Crucial Conversations

I'm currently in the midst of an interesting book. The title is Crucial Conversations: Tools for Talking When Stakes are High, by Kerry Patterson, Joseph Grenny, Ron McMillan, Al Switzler, and Stephen R. Covey. These guys set out to discover what it is that sets successful businesses apart from less successful businesses. In their study, though, they found out that the primary difference between the two was people. So they studied further what sets successful people apart from less successful people. As they studied this concept, what they found was that successful people had an approach to communication that differed from everyone else. Thus, the book is about crucial conversations rather than successful people or businesses.

What I have found fascinating thus far is that these men did not set out as Christians to produce something Christian, but what they have produced sounds decidedly Christian. The secret, they suggest, to successful interactions with people is to "start with heart". Now, of course, there is a lot more to it and I'm still working my way through the book, but at the core, they say, the best way to have proper dialog with people in the most productive way possible is to care about the people with whom you are having the dialog. The book even points out, "This is not a technique." You can't fake it. You have to genuinely care about the people with whom you are interacting if you want to have the best possible outcome. Funny thing. The command of Scripture is "love your neighbor." Kind of like "You have to genuinely care about the people with whom you are interacting." This, they say, is the absolute core and fundamental key to success in conversations at work, at home, wherever you care to go.

I am convinced that truth is truth. Or, as the saints before me put it, all truth is God's truth. Science equivocates. Philosophy meanders. Psychology wanders about. But in the end, I suspect, the truth will be that God was right from the beginning. People work better when they care about each other. Life is better lived with concern for our fellow man. Things are a lot smoother when we aren't self-centered. And I could go on, but it would start to get a bit pointed ...

8 comments:

Danny Wright said...

Oh do go on!

Stan said...

It's much better if you fill in the blanks. :)

David said...

People like to say that God is a great big killjoy, but Who better to know what is best for us than the Creator of us. If you want to know the best way to maintain a healthy flux capacitor, you don't ask the flux capacitor what it wants to do, you ask the inventor of the flux capacitor. Individually, we are exponentially more complex than a flux capacitor, and as a group even more complex on top of that.

Stan said...

Yeah, okay ... but you do know that there's no such thing as a "flux capacitor", right? :)

Jim Jordan said...

The truth is that when bosses refuse to use egoistic qualifiers and instead govern their businesses through the prism of reality they achieve a sustainable equilibrium that leads to success, which is what the success gurus were getting at. In other words (plain English?) they blend the needs of the employees with the needs of the company, and they listen to the needs of the employee.
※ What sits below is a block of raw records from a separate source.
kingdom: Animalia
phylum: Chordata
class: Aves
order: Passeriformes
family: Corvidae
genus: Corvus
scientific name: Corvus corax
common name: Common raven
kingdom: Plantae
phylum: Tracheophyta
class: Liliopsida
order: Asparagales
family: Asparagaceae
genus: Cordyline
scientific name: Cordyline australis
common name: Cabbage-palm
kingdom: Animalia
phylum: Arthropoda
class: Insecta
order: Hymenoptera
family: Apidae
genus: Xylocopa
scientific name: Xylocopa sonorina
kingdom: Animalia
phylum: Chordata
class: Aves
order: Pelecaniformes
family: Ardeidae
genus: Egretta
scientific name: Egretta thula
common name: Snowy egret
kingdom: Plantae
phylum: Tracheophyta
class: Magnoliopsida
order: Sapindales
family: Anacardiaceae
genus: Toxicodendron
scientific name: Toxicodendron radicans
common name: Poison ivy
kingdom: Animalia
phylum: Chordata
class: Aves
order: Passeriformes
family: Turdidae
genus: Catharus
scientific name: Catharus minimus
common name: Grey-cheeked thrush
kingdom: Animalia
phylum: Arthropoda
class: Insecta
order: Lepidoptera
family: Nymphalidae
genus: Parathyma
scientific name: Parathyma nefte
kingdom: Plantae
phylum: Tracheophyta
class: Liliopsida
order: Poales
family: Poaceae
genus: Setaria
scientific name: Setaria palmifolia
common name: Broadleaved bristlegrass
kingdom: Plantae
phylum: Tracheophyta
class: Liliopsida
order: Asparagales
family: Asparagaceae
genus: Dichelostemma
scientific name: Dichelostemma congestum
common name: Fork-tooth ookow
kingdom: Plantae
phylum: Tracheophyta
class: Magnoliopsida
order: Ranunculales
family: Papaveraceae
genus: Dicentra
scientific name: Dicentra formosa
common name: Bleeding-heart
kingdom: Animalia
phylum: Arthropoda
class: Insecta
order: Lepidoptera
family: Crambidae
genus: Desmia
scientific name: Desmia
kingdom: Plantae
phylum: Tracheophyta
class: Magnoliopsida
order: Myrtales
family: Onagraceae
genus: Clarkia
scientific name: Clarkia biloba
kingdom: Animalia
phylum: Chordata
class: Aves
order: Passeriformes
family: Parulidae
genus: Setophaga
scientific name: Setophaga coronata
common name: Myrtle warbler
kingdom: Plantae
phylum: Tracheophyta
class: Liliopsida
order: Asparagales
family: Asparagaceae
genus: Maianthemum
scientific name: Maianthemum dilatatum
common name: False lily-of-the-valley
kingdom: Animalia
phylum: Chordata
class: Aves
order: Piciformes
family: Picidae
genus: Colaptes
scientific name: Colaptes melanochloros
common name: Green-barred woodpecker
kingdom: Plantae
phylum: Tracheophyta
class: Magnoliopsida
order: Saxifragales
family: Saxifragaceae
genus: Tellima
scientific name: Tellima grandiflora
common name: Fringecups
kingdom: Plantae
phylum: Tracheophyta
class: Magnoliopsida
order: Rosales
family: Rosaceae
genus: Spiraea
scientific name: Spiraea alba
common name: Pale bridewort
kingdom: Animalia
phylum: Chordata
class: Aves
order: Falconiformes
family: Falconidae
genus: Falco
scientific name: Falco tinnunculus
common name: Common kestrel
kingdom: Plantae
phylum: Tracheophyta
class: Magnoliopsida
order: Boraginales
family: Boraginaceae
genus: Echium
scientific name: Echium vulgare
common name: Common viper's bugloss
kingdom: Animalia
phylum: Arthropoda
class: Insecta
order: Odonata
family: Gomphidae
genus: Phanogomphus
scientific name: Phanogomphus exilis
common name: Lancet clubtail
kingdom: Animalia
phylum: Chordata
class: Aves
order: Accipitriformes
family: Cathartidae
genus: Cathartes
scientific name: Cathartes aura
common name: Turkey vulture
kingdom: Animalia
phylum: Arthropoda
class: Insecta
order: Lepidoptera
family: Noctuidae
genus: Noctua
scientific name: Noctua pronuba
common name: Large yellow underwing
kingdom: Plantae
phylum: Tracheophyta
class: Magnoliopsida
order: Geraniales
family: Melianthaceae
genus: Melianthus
Just this morning I was waiting for a potential client to show up at his business when someone greeted me. I looked up to see an old friend I worked with for 11 years (1985-1996). I asked him if he was working that day, and he scoffed at me, "Jimmy, you know I don't work Mondays." Then I realized he had the same schedule I set up with him in 1991! He and his cousin needed off Mondays for some good reason (volunteering at church I think) and they were still off that day 18 years later. On top of that, he confirmed the other two cooks were off the same day they were always off back in the day. Who picked those days off? They did. I'm glad I listened to them.

David said...

Yeah huh! I saw it in Back To The Future. That can't be fake, I saw it on TV. :P

Stan said...

Jim, what are you trying to do, make businesses reasonable? Come on! :)

David, you're right. My bad. :)

FzxGkJssFrk said...

The point about communication is very, very well taken. It's only been in the last couple of years that I've realized how critical good communications skills are to success in the professional world.